*Revision tracking records*.

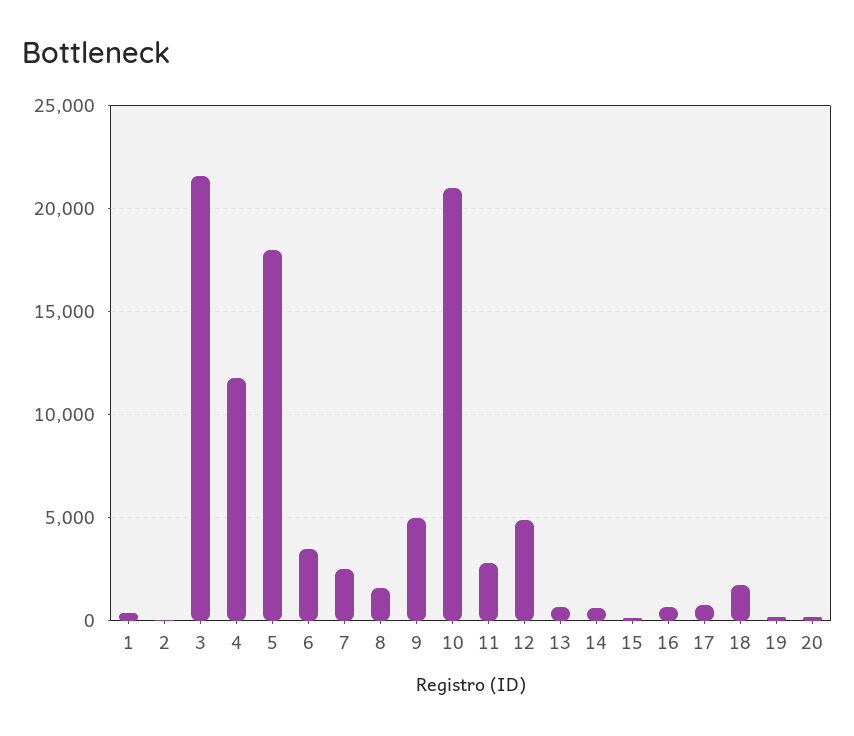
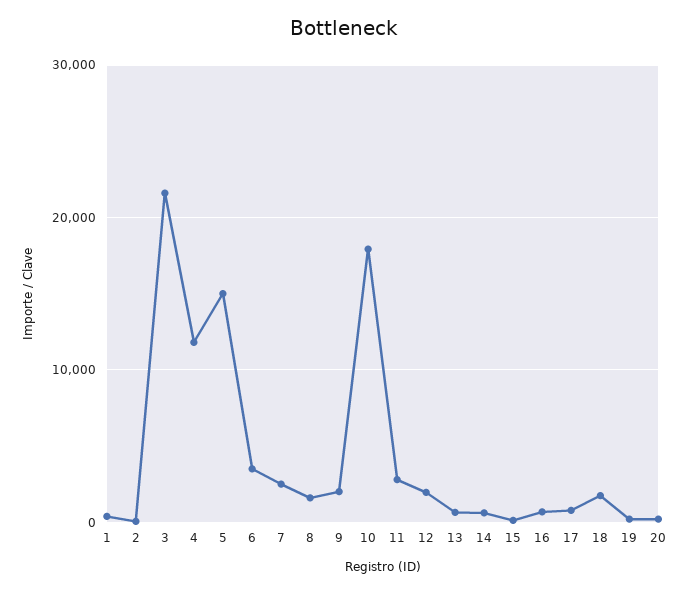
  {
    "1": 500,
    "2": 0,
    "3": 21500,
    "4": 12000,
-   "5": 18000,
+   "5": 15000,
    "6": 3500,
    "7": 2500,
    "8": 1500,
-   "9": 5000,
+   "9": 2000,
-   "10": 21000,
+   "10": 18000,
    "11": 3000,
-   "12": 5000,
+   "12": 2000,
    "13": 500,
    "14": 500,
    "15": 0,
    "16": 500,
    "17": 1000,
    "18": 2000,
    "19": 0,
    "20": 0
  }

*Assigned task*.
Omitting the images, output each record precisely as written.

*Written solution*.
  {
    "1": 500,
    "2": 0,
    "3": 21500,
    "4": 12000,
-   "5": 18000,
+   "5": 15000,
    "6": 3500,
    "7": 2500,
    "8": 1500,
-   "9": 5000,
+   "9": 2000,
-   "10": 21000,
+   "10": 18000,
    "11": 3000,
-   "12": 5000,
+   "12": 2000,
    "13": 500,
    "14": 500,
    "15": 0,
    "16": 500,
    "17": 1000,
    "18": 2000,
    "19": 0,
    "20": 0
  }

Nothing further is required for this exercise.